After a lot of research and trial and error, the pair established Field Notes, the first business in North America to turn field peas into distilled spirits. Their first product is Don’t Call Me Sweet Pea, an amaro (or Italian herbal liqueur) made with peas from Stirlingville Farms and other ingredients grown in the West. Good understood that making and marketing a value-added product required a different skill set than farming and he needed the right partner to bring the knowledge, labour and capital required to execute on an idea.
“You’re looking at a completely different business,” he says. “Unless you have a person within your farm organization who has the skill and the time and energy to spearhead the project, you need a partner to make it work.”
Expect plans to change
Farmers often experience a lot of twists and turns on the path to diversification.
When Good met Ramji, she was working on a pea-based snack food that she hoped to export to India, not a distilled spirit that would be marketed in Canada. It took research and a few missteps to land on the right product and create the strategies to execute on it.
“We’re not going to successfully compete against a multinational distiller,” Good says. “It’s about understanding the nuances of the value chain for our product and accessing those channels rather than thinking we’re going to be selling cases to every liquor store in Canada.”
Diversification also requires patience — and that was one of the hardest things for Dan and Shelly Skoberg when they decided to start producing bacon for retail sales.

“It was a lot of research and a lot of things we’re not used to,” Dan Skoberg says. “We’re moving into a market that we’ve never been in before so there was a big learning curve.” In addition to the time it took to develop recipes, source pork, build a processing facility and meet all of the labelling requirements, it’s also taking time for the Skobergs to see a return on investment.
“Any money we made last year went right back into the business to buy containers, ingredients and freezers and that was hard,” says Shelly. “We knew we were making money but … we needed patience to see the account grow to see we were making money and doing the right thing.”
The “right thing” has changed several times for the Loewiths. The family originally planned to install a vending machine in the milk house where customers could use a credit card to purchase fresh milk but, as the idea took shape, the concept expanded.
First, the plans were amended to include a small retail store but the idea went through several more iterations before the partners settled on building a 10,000-square-foot retail store that will sell fluid milk, cheese curds and yogurt, all made with milk from the farm’s herd of 500 Holsteins.
It took 19 months to get the building permits, which were approved in June 2022. The costs for labour and materials skyrocketed during that time and the ever-increasing cost of construction led to several meetings about whether to move forward; the family remained committed and the new store, Summit Station Dairy and Creamery, is expected to open in 2023.
As construction for the creamery gets underway, the Loewiths have laid the groundwork for an additional diversified element.
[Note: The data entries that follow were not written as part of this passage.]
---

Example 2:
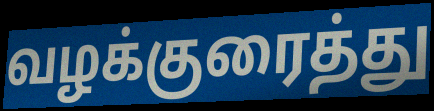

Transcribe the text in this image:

வழக்குரைத்து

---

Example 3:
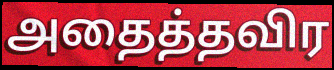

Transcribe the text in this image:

அதைத்தவிர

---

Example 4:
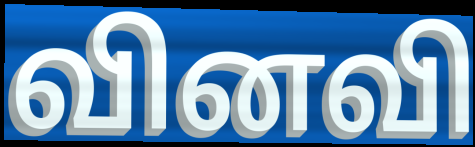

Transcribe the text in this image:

வினவி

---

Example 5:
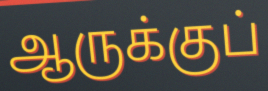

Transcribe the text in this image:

ஆருக்குப்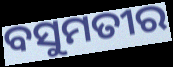
ବସୁମତୀରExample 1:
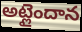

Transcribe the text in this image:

అట్లైందాన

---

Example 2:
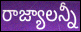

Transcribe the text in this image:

రాజ్యాలన్నీ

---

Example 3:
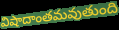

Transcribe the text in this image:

విషాదాంతమవుతుంది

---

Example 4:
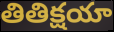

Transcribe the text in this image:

తితిక్షయా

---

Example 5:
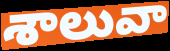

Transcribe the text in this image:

శాలువా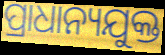
ପ୍ରାଧାନ୍ୟଯୁକ୍ତ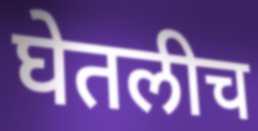
घेतलीचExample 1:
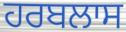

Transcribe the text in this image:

ਹਰਬਲਾਸ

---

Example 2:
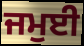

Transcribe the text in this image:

ਜਮੁਈ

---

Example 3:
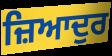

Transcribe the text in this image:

ਜ਼ਿਆਦੁਰ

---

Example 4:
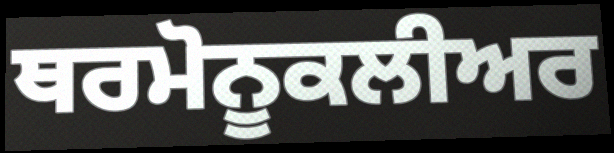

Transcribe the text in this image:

ਥਰਮੋਨੂਕਲੀਅਰ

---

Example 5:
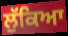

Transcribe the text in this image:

ਲੁੱਕਿਆ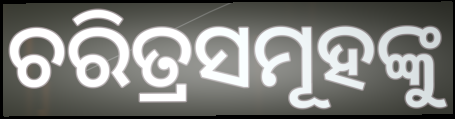
ଚରିତ୍ରସମୂହଙ୍କୁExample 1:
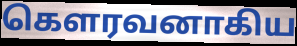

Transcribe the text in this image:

கௌரவனாகிய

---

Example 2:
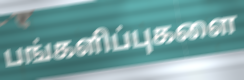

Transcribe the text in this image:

பங்களிப்புகளை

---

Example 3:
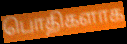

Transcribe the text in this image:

பொதிகளாக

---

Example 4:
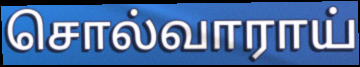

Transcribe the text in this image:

சொல்வாராய்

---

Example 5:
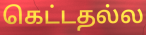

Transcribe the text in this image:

கெட்டதல்லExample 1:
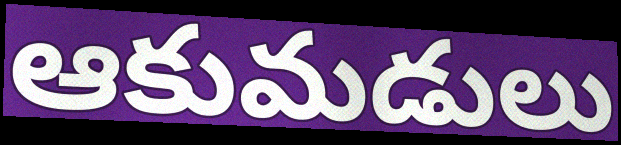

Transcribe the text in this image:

ఆకుమడులు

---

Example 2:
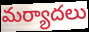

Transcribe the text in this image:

మర్యాదలు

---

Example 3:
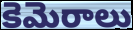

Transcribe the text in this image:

కెమెరాలు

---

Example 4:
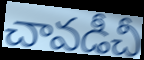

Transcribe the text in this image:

చావడీచీ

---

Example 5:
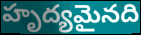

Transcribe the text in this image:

హృద్యమైనదిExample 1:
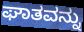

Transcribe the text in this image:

ಘಾತವನ್ನು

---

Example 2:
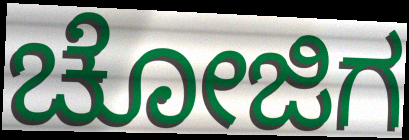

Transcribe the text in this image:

ಚೋಜಿಗ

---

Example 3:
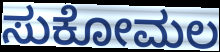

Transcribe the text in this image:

ಸುಕೋಮಲ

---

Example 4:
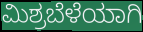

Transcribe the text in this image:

ಮಿಶ್ರಬೆಳೆಯಾಗಿ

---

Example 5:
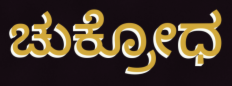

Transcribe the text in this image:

ಚುಕ್ರೋಧ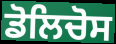
ਡੋਲਿਚੋਸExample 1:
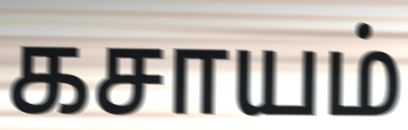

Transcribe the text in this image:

கசாயம்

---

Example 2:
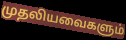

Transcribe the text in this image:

முதலியவைகளும்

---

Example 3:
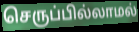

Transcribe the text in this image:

செருப்பில்லாமல்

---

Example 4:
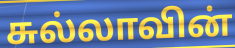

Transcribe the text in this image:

சுல்லாவின்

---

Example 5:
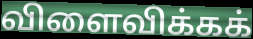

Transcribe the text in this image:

விளைவிக்கக்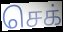
செக்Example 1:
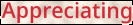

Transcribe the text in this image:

Appreciating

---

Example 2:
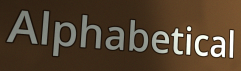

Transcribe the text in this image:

Alphabetical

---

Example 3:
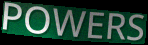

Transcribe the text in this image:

POWERS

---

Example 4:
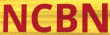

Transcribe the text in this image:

NCBN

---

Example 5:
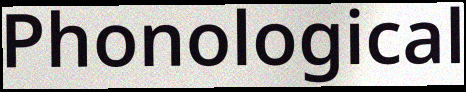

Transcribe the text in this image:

PhonologicalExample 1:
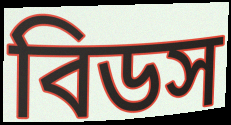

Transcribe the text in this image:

বিডস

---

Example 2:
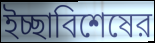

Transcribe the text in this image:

ইচ্ছাবিশেষের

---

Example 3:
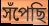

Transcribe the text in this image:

সঁপেছি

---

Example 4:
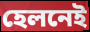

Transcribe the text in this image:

হেলনেই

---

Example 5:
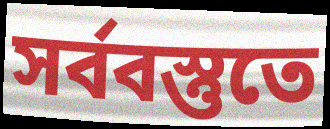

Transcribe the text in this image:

সর্ববস্তুতে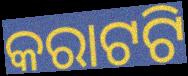
କରାଟଟିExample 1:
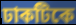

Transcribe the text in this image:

ঢাকটিকে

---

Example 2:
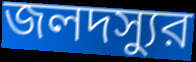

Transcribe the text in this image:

জলদস্যুর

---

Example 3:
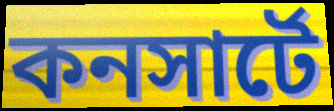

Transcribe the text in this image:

কনসার্টে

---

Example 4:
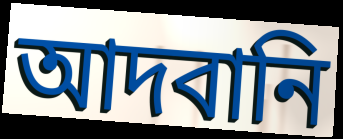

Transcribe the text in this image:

আদবানি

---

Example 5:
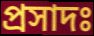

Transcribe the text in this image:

প্রসাদঃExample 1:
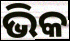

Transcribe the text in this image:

ଭିକ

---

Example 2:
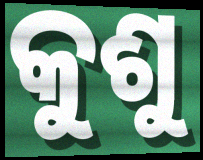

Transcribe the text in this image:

କୁଶୁ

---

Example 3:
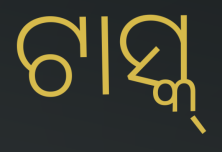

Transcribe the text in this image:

ଟାସ୍କ୍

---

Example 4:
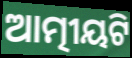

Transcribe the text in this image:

ଆତ୍ମୀୟଟି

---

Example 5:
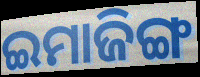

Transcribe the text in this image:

ଇମାଜିଙ୍ଗ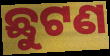
ଛୁଟଣ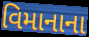
વિમાનાના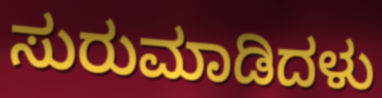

They applied for (and received) a grant to install 490 kilowatts of solar power on the farm — enough energy to run the farm. The project, which the family started discussing more than a decade ago, is also expected to be online next year.
Dave Loewith acknowledges that the farm is making big investments in diversification but he believes the farm is in the right place to make the strategic moves.
“Even though it’s a big commitment, we’re not risking the flagship (farm) on this,” he says. “It’s a nice to-do, not a must-do.”